– Сегодня мы будем говорить о Чайковском, балете, потрясающем жанре, который он обожал, и, наверное, нет никого, кто бы не знал балет Чайковского. И сегодня у нас уникальная возможность: мы сегодня беседуем с выдающимся танцовщиком, с выдающимся деятелем искусства, с моим другом Николаем Максимовичем Цискаридзе. Николай Максимович, здравствуйте. Можно я буду обращаться Коля?
– Конечно, и только на ты, потому что мы правда дружим очень много лет.
– У Чайковского три балета, все великие. Это «Лебединое озеро», это «Спящая красавица» и «Щелкунчик». Всего три и все три такие удачные.
– Дело в том, что он был режиссером судя по всему, с большими задатками режиссера.

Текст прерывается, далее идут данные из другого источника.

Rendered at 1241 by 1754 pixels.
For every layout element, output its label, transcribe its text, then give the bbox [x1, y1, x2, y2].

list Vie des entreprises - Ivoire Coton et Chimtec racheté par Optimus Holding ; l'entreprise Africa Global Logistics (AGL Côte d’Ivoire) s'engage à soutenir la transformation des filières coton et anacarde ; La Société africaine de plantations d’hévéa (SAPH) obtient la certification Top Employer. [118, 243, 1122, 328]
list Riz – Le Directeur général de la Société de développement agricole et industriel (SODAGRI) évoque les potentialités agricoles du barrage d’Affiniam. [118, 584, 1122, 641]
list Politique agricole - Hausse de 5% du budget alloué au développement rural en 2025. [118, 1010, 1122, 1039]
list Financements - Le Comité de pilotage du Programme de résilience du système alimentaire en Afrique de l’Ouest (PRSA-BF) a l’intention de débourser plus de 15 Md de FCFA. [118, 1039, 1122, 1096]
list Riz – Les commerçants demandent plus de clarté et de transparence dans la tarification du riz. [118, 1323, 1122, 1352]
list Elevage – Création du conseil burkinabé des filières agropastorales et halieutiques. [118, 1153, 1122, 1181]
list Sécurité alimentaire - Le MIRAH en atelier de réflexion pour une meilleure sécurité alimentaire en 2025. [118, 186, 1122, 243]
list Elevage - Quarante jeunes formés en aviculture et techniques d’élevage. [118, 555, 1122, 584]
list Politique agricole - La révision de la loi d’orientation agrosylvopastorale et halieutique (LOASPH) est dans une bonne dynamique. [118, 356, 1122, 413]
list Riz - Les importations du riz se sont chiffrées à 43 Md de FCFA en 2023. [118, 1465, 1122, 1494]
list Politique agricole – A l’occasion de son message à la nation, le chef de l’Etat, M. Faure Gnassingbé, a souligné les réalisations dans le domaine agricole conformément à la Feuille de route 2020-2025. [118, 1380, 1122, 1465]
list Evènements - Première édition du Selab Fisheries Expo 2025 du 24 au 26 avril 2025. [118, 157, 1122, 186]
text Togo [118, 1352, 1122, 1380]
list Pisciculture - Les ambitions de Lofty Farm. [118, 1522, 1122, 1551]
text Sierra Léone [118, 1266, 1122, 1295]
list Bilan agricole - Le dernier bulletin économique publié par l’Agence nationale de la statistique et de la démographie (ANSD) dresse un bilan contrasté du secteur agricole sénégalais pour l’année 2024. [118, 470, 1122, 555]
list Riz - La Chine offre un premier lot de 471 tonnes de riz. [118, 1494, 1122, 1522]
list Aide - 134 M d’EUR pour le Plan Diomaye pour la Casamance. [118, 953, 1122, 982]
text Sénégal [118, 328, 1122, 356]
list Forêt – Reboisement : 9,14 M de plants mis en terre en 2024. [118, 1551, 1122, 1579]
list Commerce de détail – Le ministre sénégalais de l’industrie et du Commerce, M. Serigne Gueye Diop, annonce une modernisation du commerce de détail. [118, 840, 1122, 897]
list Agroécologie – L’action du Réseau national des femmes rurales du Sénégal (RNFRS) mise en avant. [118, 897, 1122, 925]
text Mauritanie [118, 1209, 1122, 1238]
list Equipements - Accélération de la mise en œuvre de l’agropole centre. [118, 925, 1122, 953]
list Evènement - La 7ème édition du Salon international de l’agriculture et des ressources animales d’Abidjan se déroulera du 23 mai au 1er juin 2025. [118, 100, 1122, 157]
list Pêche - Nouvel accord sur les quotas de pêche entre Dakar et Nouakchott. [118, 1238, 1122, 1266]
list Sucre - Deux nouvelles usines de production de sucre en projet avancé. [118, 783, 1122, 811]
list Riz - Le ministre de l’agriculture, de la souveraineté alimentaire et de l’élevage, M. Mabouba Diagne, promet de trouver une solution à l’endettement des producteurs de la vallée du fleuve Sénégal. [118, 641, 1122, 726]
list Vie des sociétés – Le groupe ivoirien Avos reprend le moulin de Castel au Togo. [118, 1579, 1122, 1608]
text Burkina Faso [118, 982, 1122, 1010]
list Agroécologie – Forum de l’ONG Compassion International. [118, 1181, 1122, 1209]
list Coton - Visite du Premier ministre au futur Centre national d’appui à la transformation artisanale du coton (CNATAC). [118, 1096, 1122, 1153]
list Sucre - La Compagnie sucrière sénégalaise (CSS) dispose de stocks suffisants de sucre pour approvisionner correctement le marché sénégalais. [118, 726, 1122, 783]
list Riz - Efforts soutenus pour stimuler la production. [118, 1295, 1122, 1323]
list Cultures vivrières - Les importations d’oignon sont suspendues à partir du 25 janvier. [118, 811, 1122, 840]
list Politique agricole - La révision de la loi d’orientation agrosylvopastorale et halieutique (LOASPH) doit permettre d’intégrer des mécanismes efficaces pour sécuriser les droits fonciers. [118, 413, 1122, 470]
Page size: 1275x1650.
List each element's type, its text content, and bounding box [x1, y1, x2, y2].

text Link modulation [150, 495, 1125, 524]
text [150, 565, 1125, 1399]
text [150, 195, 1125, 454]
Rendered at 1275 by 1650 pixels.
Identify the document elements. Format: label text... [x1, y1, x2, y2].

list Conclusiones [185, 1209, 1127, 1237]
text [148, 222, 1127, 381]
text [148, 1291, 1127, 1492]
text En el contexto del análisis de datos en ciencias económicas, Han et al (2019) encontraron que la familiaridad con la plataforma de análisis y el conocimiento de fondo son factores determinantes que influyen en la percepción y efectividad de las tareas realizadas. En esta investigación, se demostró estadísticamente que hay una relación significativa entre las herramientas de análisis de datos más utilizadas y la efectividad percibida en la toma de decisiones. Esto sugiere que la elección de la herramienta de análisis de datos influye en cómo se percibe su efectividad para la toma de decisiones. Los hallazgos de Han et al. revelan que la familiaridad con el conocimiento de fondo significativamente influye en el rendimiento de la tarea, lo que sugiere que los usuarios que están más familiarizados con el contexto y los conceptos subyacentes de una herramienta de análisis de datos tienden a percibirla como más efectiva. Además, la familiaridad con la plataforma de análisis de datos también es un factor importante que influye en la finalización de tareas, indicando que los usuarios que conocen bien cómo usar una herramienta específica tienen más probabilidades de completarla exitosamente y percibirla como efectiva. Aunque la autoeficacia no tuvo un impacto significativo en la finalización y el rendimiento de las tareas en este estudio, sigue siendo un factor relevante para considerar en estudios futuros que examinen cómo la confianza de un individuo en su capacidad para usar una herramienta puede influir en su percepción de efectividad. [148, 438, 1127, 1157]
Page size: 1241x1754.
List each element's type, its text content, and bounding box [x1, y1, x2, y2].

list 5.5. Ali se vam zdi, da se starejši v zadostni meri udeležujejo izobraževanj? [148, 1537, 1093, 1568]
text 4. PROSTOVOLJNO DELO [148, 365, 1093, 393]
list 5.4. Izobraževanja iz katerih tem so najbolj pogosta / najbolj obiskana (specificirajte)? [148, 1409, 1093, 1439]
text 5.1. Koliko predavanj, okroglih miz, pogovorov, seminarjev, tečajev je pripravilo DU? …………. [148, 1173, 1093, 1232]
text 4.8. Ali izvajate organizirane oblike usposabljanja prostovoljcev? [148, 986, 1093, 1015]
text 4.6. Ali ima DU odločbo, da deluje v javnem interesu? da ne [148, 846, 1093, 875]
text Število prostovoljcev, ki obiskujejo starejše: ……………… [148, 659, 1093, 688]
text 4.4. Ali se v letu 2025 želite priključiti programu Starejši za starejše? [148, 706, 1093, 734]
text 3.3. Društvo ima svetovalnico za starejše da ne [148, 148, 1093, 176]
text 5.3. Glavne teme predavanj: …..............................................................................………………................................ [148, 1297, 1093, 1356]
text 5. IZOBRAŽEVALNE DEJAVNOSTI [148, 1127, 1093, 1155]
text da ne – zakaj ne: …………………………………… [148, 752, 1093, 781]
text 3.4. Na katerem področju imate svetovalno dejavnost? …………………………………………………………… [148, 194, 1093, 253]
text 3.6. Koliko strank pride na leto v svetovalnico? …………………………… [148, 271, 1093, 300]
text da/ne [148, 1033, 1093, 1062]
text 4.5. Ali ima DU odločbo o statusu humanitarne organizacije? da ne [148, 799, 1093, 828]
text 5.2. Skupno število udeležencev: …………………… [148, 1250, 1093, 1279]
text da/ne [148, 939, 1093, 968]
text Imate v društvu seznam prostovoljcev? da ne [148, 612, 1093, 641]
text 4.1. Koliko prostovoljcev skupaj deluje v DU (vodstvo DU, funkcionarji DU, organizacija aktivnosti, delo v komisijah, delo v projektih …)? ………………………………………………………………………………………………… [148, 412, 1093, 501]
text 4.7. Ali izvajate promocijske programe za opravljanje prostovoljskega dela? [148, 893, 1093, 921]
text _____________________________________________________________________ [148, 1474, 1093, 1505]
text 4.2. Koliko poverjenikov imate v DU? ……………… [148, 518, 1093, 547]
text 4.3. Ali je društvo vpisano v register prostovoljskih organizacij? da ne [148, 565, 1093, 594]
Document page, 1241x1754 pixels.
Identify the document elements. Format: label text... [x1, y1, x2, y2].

Вот в «Щелкунчике» нельзя выбросить ни один такт, вообще. Вот если в «Спящей красавице» можно переставить акты, можно переделать и какие-то номера вынуть, в «Щелкунчике» вынуть ничего нельзя, когда вынимается хоть один номер, сразу понимаешь, что чего-то нет, чего-то не хватает. Вот там необходимо абсолютно все. Он пошел против себя в «Щелкунчике» один раз, когда он прекрасно понимал, что большое па-де-де в финале, после адажио, должны быть две вариации. Вот он их написал, потому что так должно быть по балетной форме. На самом деле это единственный такое его отход от задумки. Потому что если взять первый акт, картина снежинок, как он подводит к снежинкам, нереальность начинается в этом адажио перед снежинками, когда комната растет, когда мир превращается в ирреальный, когда ты понимаешь, что этот вальс снежных хлопьев, где он вводит голос, – там режиссура.
Очень мало кто из балетмейстеров подошел к нему близко, мне кажется, что к нему просто близко невозможно подойти.
И если он писал по просьбе Всеволожского вот этот «Дворец сладостей», но он умудрился написать этот «Дворец сладостей» так, что трактуй как хочешь. Иногда бывает, что так написан номер, что невозможно его отдать другому персонажу. А здесь написано больше, в этой сладости и национальные черты можно найти, и можно отразить социальный слой, что-то будут танцевать благородные герои, что-то более простые и так далее. Он в этом плане был очень большой мастер. И вроде так грубо называется вариация «Фея Драже», все ставят как угодно, но ты понимаешь, что это не надо привязывать к Драже и многие просто знают это название, не понимая, к чему это изначально было привязано.
– Скажи, пожалуйста, эти три балета, я не знаю, ставили так или нет, чтобы был триптих?
– Нет, никто не ставил. У Григоровича, если отдавать ему дань, он сделал удивительные вещи, у него все балеты Чайковского сделаны по грандиозной задумке Чайковского. «Лебединое озеро» – это средневековая сказка, как и задумывалось, «Спящая красавица» – засыпает она в XVI веке и просыпается в XVII в эпоху абсолютизма и не надо забывать, что в конце звучит настоящий гимн Бурбонов, этот апофеоз написан на настоящий французский гимн «Да здравствует король Генрих IV». Чайковский не стал ничего придумывать, он просто оркестровал этот гимн абсолютистской монархии. И «Щелкунчик», который в принципе написан как из XIX века с переходом в нереальность. И Григорович этому не изменил, и они с Вирсаладзе сделали это очень четко.
Когда я готовил «Щелкунчика», когда Григорович меня просматривал, он сказал мне очень интересную вещь: «Коля, дело в том, что в основном все принцы – это реальные персонажи, это человек. А в «Щелкунчике» – это не человек, это мечта, это ее сон и это кукла, которая превратилась в сон. Нельзя делать ни одного резкого движения, каждое движение должно быть плавное, потому что она реальная – это он не реальный». И только единственное напоминание, что он когда-то был куклой, это в вариации, третья часть, потому что вариации написаны в темпе тарантеллы; когда он крутится – он грызет эти орехи.
Кода в том же па-де-де в «Щелкунчике», очень смешно, – она написана на две четверти, но у тебя полное ощущение вальса, вот вальс на две четверти и как хочешь.